Study finds brains rely on sight to identify a voice

A neuroscience study where participants were asked to identify U.S. presidents has found that to recognize a famous voice, human brains use the same center that lights up when the speaker’s face is presented. The new study, published last week in the Journal of Neurophysiology, suggests that voice and face recognition are linked even more intimately than previously thought. It offers an intriguing possibility that visual and auditory information relevant to identifying someone feeds into a common brain centre, allowing for more robust, well-rounded recognition by integrating separate modes of sensation.

“From behavioral research, we know that people can identify a familiar voice faster and more accurately when they can associate it with the speaker’s face, but we never had a good explanation of why that happens,” said senior author Taylor Abel, M.D., associate professor of neurological surgery at the University of Pittsburgh School of Medicine.

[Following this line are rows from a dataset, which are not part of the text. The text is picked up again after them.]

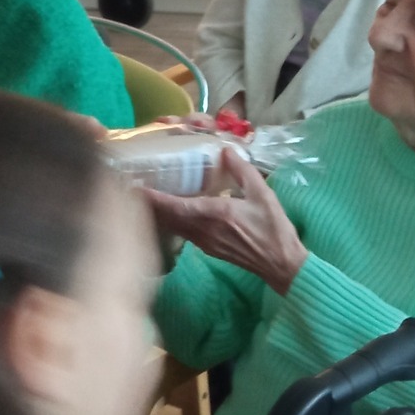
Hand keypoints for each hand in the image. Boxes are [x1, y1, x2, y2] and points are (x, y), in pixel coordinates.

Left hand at [144, 146, 307, 294]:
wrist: (280, 264)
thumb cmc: (273, 228)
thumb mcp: (262, 194)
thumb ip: (242, 171)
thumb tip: (225, 151)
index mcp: (213, 214)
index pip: (175, 206)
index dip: (153, 198)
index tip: (134, 187)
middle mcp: (203, 230)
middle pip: (167, 218)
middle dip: (150, 204)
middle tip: (134, 187)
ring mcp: (204, 242)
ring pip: (173, 227)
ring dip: (160, 213)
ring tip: (148, 197)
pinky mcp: (208, 249)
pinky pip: (182, 233)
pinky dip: (172, 221)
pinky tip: (173, 211)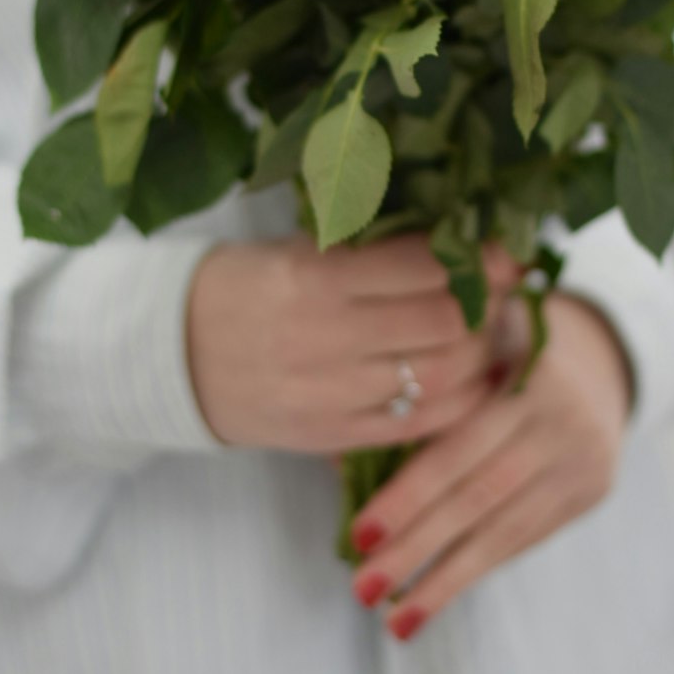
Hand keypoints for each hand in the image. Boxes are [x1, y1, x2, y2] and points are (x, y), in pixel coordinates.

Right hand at [185, 233, 521, 453]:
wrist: (167, 353)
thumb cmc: (241, 286)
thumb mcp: (297, 249)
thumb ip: (371, 247)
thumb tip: (460, 237)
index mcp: (316, 277)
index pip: (424, 265)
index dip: (479, 257)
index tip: (506, 250)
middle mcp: (325, 337)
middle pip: (444, 322)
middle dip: (488, 304)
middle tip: (503, 291)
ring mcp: (328, 393)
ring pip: (439, 377)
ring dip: (481, 354)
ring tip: (492, 333)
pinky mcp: (327, 435)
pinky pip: (414, 426)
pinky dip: (459, 404)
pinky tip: (477, 382)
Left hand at [348, 291, 633, 637]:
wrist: (600, 350)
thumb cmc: (502, 338)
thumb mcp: (472, 337)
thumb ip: (424, 385)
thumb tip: (337, 455)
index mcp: (525, 372)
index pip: (458, 448)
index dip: (408, 496)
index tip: (358, 537)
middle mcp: (562, 419)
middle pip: (479, 497)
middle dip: (417, 548)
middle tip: (363, 589)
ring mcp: (583, 459)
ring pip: (505, 531)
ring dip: (446, 580)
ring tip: (395, 619)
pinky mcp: (591, 491)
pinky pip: (526, 537)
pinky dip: (479, 567)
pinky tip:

“In the visual cortex, specifically in the part that typically processes faces, we also see electrical activity in response to famous people’s voices, highlighting how deeply the two systems are interlinked.” Even though the interplay between the auditory and the visual brain processing systems has been widely acknowledged and investigated by various teams of neuroscientists all over the world, those systems were traditionally thought to be structurally and spatially distinct.

Until recently, few studies attempted to directly measure activity from the brain centre—the primary role of which is to consolidate and process visual information—to determine whether this centre is also engaged when participants are exposed to famous voice stimuli.

Researchers at Pitt had a unique opportunity to study that interaction in patients with epilepsy who, as part of their medical care, were temporarily implanted with electrodes measuring brain activity to determine the source of their seizures.